# Jintropin with no fibres....but counterfeit digits come back genuine



## haza (Nov 19, 2010)

Hey, today I have just received a box of jintropin green top 100iu, the source I got it of is a 100% legit mate, everything about it is as should be except the seal with the fibres running through, the seal has no fibres, so I checked the 12 digit anticounterfeiting numbers which came up as genuine on the gensci website.....I got in touch with my mate who says he has been buying them in bulk for the past 3 years with not one complaint, so really have to go bye what he says, any views?


----------



## Baywatch (Mar 29, 2007)

These are mass produced using one or two legit Serial numbers..

Do you have a few boxes?

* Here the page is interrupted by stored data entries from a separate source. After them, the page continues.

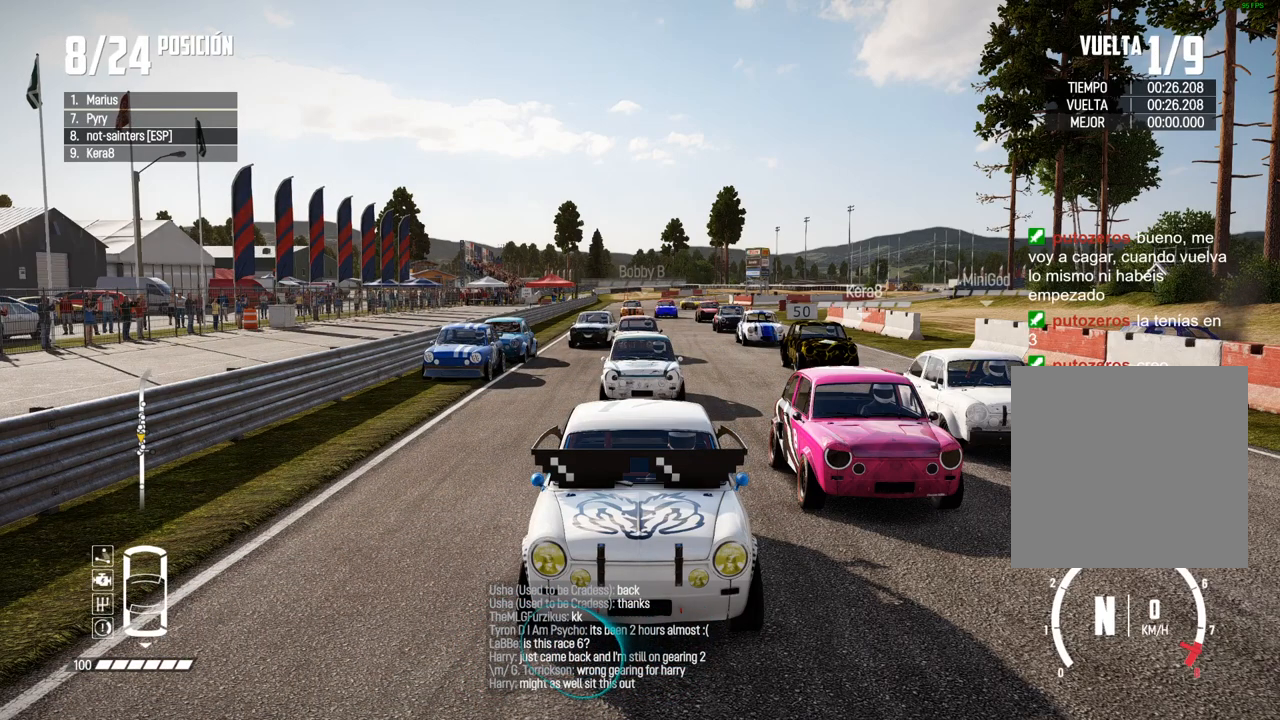
{"buttons": ["A", "R2"], "left_stick": "center", "right_stick": "center", "events": []}
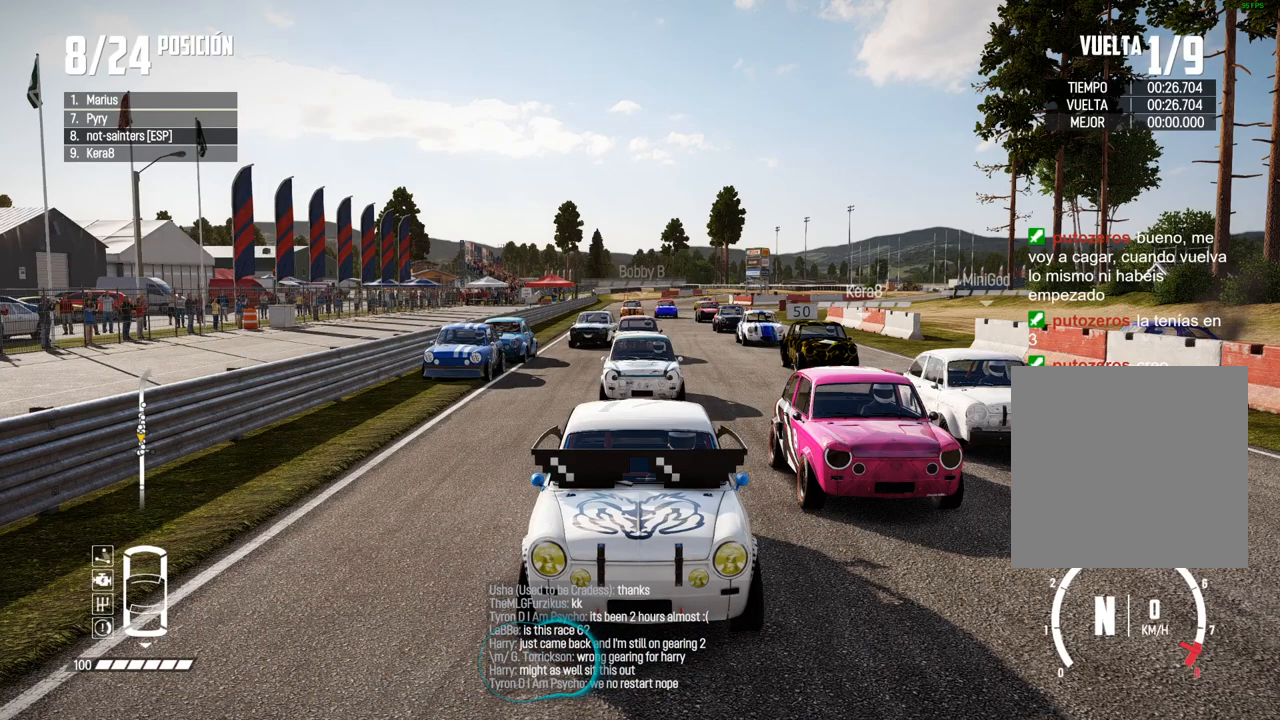
{"buttons": ["A", "R2"], "left_stick": "center", "right_stick": "center", "events": []}
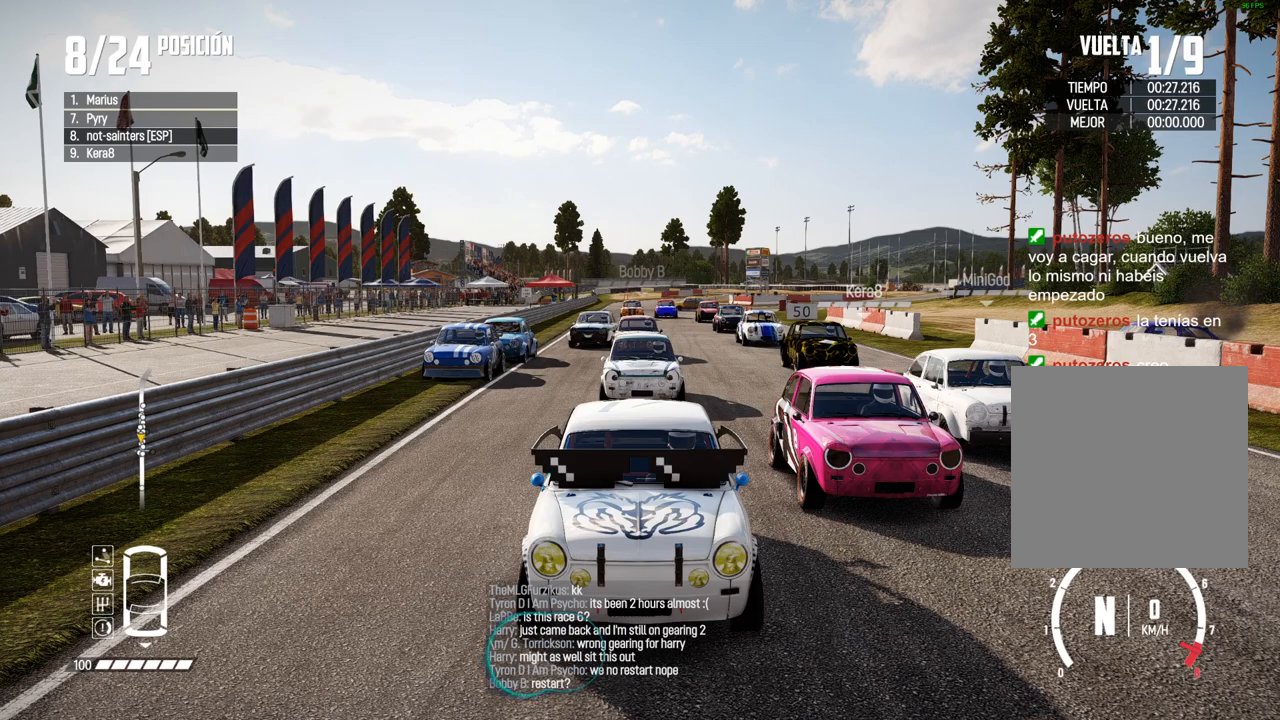
{"buttons": ["A", "R2"], "left_stick": "center", "right_stick": "center", "events": []}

Chances are they will all have the same serial numbers...

Not saying these fit into that description but that is how almost all recent Jintropin i have seen in the UK has been


----------



## rolex (Sep 2, 2012)

legit real jin is no longer exported out of china so imo anything your getting on the black market is a clone/counterfeit.

The only gh i would use at the moment is riptropin and hygetropin browns .


----------



## haza (Nov 19, 2010)

rolex said:


> legit real jin is no longer exported out of china so imo anything your getting on the black market is a clone/counterfeit.
> 
> The only gh i would use at the moment is riptropin and hygetropin browns .


Well if you look on hp site they are all legit, so i really don't know, pluss some of the top bodybuilders round mine are using exactly the same jin with top results, but i do get what your saying tho mate, i really do trust my source who orders his straight from sales rep in china, no middle men


----------



## haza (Nov 19, 2010)

Can someone please tell me what's the best blood test to check my gh levels?

And at what time to take the test.... two hours, three hours after jabbing the jintropin? or just jab the Jin right before the test?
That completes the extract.